• **Work to complete**
Reproduce the passage on All That Jazz word for word, in full.

• **Text shown**
★ ★ ★ ★ ★
Fosse was a unique artist in every aspect, one who refused to follow any set of rules for musicals. In fact, All That Jazz doesn't even feel like a musical at most points. Like his film version of Cabaret, the musical numbers are confined only to the stage or in Joe's mind. The one exception comes in the film's brief moment of pure bliss, when Michelle and Kaite dance to “Everything Old Is New Again” for Joe in his apartment. Indeed, one might even wonder why Joe cares for showbusiness when the only time he is ever happy is with his daughter. It is even possible that Joe was torpedoing his own career. He had to know that square producers weren't going to like his sexy choreography for “Take Off With Us,” but he showed it off anyway. Push the envelope as far as it goes, even if it destroys you.

One thing you have to buy as a viewer for All That Jazz is that Fosse knows he's a master of his art. You have to have one heck of an ego to decide to make a movie about your own struggles, but that's what makes it work. Fellini had to feel the same way with 8 ½. That both directors got great performances from their leading men helps us view these movies as more than ego trips.
★ ★ ★ ★ ★
• **Stored records**
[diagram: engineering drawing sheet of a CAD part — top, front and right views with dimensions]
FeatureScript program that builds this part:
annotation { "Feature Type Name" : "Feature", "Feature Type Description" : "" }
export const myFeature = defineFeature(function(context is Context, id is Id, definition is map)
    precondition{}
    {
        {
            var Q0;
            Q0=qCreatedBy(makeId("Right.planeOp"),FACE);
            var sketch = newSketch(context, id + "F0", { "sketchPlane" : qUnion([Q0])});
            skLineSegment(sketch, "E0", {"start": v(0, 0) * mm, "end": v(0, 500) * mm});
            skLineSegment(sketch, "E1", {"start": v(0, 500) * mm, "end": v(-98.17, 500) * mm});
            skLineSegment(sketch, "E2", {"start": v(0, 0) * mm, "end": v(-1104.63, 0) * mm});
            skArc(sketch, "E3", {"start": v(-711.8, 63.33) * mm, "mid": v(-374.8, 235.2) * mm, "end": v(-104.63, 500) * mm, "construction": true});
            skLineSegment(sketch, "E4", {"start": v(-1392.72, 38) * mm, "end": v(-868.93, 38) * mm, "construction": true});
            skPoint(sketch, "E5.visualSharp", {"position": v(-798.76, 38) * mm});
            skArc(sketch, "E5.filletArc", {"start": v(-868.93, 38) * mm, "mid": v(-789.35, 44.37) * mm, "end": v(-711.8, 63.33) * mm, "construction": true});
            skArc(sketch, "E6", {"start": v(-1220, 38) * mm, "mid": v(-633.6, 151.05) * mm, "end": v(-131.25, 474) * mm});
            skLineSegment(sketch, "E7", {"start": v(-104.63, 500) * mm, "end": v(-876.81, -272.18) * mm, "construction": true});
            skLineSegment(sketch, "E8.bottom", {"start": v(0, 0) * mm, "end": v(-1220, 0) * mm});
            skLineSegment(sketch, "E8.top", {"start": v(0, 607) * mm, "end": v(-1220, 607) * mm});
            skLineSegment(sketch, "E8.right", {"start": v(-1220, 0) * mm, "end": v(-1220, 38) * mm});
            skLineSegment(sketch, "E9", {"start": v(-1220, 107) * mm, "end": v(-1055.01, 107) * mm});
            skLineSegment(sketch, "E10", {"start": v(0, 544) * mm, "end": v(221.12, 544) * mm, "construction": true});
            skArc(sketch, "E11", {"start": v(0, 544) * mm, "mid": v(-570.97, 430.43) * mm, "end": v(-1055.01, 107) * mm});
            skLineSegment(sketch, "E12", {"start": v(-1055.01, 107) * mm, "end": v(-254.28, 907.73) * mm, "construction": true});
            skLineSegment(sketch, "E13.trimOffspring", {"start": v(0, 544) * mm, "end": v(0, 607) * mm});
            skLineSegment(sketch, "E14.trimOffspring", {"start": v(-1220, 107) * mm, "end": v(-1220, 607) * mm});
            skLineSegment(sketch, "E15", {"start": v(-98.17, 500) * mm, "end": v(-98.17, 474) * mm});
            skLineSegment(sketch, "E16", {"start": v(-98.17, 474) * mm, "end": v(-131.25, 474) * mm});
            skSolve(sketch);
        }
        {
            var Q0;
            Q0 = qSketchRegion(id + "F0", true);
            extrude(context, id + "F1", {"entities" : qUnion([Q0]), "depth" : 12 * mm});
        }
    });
★ ★ ★ ★ ★
• **The reply**
Fosse was a unique artist in every aspect, one who refused to follow any set of rules for musicals. In fact, All That Jazz doesn't even feel like a musical at most points. Like his film version of Cabaret, the musical numbers are confined only to the stage or in Joe's mind. The one exception comes in the film's brief moment of pure bliss, when Michelle and Kaite dance to “Everything Old Is New Again” for Joe in his apartment. Indeed, one might even wonder why Joe cares for showbusiness when the only time he is ever happy is with his daughter. It is even possible that Joe was torpedoing his own career. He had to know that square producers weren't going to like his sexy choreography for “Take Off With Us,” but he showed it off anyway. Push the envelope as far as it goes, even if it destroys you.

One thing you have to buy as a viewer for All That Jazz is that Fosse knows he's a master of his art. You have to have one heck of an ego to decide to make a movie about your own struggles, but that's what makes it work. Fellini had to feel the same way with 8 ½. That both directors got great performances from their leading men helps us view these movies as more than ego trips.